[WHAT THE TASK REQUIRES] Quote every line below exactly as it reads.

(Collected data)
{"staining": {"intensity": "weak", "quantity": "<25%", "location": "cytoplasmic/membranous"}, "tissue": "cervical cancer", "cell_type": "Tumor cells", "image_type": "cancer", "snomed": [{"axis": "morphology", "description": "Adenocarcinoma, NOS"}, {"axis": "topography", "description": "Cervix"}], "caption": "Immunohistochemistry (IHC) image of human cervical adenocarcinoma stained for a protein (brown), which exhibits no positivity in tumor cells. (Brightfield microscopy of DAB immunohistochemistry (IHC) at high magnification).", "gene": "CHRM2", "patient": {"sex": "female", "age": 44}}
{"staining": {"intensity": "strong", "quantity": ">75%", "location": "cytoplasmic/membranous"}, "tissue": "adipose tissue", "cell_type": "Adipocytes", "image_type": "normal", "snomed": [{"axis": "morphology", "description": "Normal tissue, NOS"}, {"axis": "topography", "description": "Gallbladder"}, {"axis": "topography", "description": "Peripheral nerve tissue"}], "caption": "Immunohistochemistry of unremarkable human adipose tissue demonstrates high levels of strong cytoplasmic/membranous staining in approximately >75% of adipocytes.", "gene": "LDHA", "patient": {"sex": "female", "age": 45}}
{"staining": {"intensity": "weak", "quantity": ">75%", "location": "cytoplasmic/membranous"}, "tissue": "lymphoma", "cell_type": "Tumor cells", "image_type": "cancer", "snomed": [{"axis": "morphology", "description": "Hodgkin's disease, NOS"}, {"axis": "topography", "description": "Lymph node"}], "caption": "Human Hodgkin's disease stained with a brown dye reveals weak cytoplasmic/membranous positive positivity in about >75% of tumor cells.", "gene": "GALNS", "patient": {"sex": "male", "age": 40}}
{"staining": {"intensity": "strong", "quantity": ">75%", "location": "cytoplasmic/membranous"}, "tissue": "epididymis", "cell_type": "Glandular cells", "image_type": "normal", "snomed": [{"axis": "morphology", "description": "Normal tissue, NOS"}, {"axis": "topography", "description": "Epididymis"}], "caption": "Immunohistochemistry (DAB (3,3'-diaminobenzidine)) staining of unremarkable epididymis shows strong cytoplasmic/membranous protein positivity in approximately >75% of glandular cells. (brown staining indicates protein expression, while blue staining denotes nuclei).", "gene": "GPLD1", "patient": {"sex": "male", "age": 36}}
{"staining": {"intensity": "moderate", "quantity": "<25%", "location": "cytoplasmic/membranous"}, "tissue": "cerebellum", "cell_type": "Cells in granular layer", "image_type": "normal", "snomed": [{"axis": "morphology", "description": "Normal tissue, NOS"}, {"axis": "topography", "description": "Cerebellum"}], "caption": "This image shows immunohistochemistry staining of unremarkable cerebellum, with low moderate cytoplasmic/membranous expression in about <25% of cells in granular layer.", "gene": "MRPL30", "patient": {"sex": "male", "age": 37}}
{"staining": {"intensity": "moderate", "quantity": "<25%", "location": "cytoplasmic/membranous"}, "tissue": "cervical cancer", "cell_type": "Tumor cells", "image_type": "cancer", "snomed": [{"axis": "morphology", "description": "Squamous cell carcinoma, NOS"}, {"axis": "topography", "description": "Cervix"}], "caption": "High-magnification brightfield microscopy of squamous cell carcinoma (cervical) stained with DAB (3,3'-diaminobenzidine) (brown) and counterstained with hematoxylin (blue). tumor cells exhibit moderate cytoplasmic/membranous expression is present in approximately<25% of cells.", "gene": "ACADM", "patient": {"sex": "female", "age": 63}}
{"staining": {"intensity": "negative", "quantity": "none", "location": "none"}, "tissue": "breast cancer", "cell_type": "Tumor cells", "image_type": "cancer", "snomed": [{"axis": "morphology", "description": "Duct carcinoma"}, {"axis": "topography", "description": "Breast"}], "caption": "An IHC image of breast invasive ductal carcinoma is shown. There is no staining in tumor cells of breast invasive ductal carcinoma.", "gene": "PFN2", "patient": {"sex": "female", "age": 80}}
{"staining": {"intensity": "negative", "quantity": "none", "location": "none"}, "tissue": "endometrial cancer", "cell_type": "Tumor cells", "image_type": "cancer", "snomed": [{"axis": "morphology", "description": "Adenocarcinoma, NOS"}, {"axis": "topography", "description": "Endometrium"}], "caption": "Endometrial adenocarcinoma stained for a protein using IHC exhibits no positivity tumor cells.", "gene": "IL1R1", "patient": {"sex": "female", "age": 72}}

[RESPONSE TO THIS EXERCISE]
{"staining": {"intensity": "weak", "quantity": "<25%", "location": "cytoplasmic/membranous"}, "tissue": "cervical cancer", "cell_type": "Tumor cells", "image_type": "cancer", "snomed": [{"axis": "morphology", "description": "Adenocarcinoma, NOS"}, {"axis": "topography", "description": "Cervix"}], "caption": "Immunohistochemistry (IHC) image of human cervical adenocarcinoma stained for a protein (brown), which exhibits no positivity in tumor cells. (Brightfield microscopy of DAB immunohistochemistry (IHC) at high magnification).", "gene": "CHRM2", "patient": {"sex": "female", "age": 44}}
{"staining": {"intensity": "strong", "quantity": ">75%", "location": "cytoplasmic/membranous"}, "tissue": "adipose tissue", "cell_type": "Adipocytes", "image_type": "normal", "snomed": [{"axis": "morphology", "description": "Normal tissue, NOS"}, {"axis": "topography", "description": "Gallbladder"}, {"axis": "topography", "description": "Peripheral nerve tissue"}], "caption": "Immunohistochemistry of unremarkable human adipose tissue demonstrates high levels of strong cytoplasmic/membranous staining in approximately >75% of adipocytes.", "gene": "LDHA", "patient": {"sex": "female", "age": 45}}
{"staining": {"intensity": "weak", "quantity": ">75%", "location": "cytoplasmic/membranous"}, "tissue": "lymphoma", "cell_type": "Tumor cells", "image_type": "cancer", "snomed": [{"axis": "morphology", "description": "Hodgkin's disease, NOS"}, {"axis": "topography", "description": "Lymph node"}], "caption": "Human Hodgkin's disease stained with a brown dye reveals weak cytoplasmic/membranous positive positivity in about >75% of tumor cells.", "gene": "GALNS", "patient": {"sex": "male", "age": 40}}
{"staining": {"intensity": "strong", "quantity": ">75%", "location": "cytoplasmic/membranous"}, "tissue": "epididymis", "cell_type": "Glandular cells", "image_type": "normal", "snomed": [{"axis": "morphology", "description": "Normal tissue, NOS"}, {"axis": "topography", "description": "Epididymis"}], "caption": "Immunohistochemistry (DAB (3,3'-diaminobenzidine)) staining of unremarkable epididymis shows strong cytoplasmic/membranous protein positivity in approximately >75% of glandular cells. (brown staining indicates protein expression, while blue staining denotes nuclei).", "gene": "GPLD1", "patient": {"sex": "male", "age": 36}}
{"staining": {"intensity": "moderate", "quantity": "<25%", "location": "cytoplasmic/membranous"}, "tissue": "cerebellum", "cell_type": "Cells in granular layer", "image_type": "normal", "snomed": [{"axis": "morphology", "description": "Normal tissue, NOS"}, {"axis": "topography", "description": "Cerebellum"}], "caption": "This image shows immunohistochemistry staining of unremarkable cerebellum, with low moderate cytoplasmic/membranous expression in about <25% of cells in granular layer.", "gene": "MRPL30", "patient": {"sex": "male", "age": 37}}
{"staining": {"intensity": "moderate", "quantity": "<25%", "location": "cytoplasmic/membranous"}, "tissue": "cervical cancer", "cell_type": "Tumor cells", "image_type": "cancer", "snomed": [{"axis": "morphology", "description": "Squamous cell carcinoma, NOS"}, {"axis": "topography", "description": "Cervix"}], "caption": "High-magnification brightfield microscopy of squamous cell carcinoma (cervical) stained with DAB (3,3'-diaminobenzidine) (brown) and counterstained with hematoxylin (blue). tumor cells exhibit moderate cytoplasmic/membranous expression is present in approximately<25% of cells.", "gene": "ACADM", "patient": {"sex": "female", "age": 63}}
{"staining": {"intensity": "negative", "quantity": "none", "location": "none"}, "tissue": "breast cancer", "cell_type": "Tumor cells", "image_type": "cancer", "snomed": [{"axis": "morphology", "description": "Duct carcinoma"}, {"axis": "topography", "description": "Breast"}], "caption": "An IHC image of breast invasive ductal carcinoma is shown. There is no staining in tumor cells of breast invasive ductal carcinoma.", "gene": "PFN2", "patient": {"sex": "female", "age": 80}}
{"staining": {"intensity": "negative", "quantity": "none", "location": "none"}, "tissue": "endometrial cancer", "cell_type": "Tumor cells", "image_type": "cancer", "snomed": [{"axis": "morphology", "description": "Adenocarcinoma, NOS"}, {"axis": "topography", "description": "Endometrium"}], "caption": "Endometrial adenocarcinoma stained for a protein using IHC exhibits no positivity tumor cells.", "gene": "IL1R1", "patient": {"sex": "female", "age": 72}}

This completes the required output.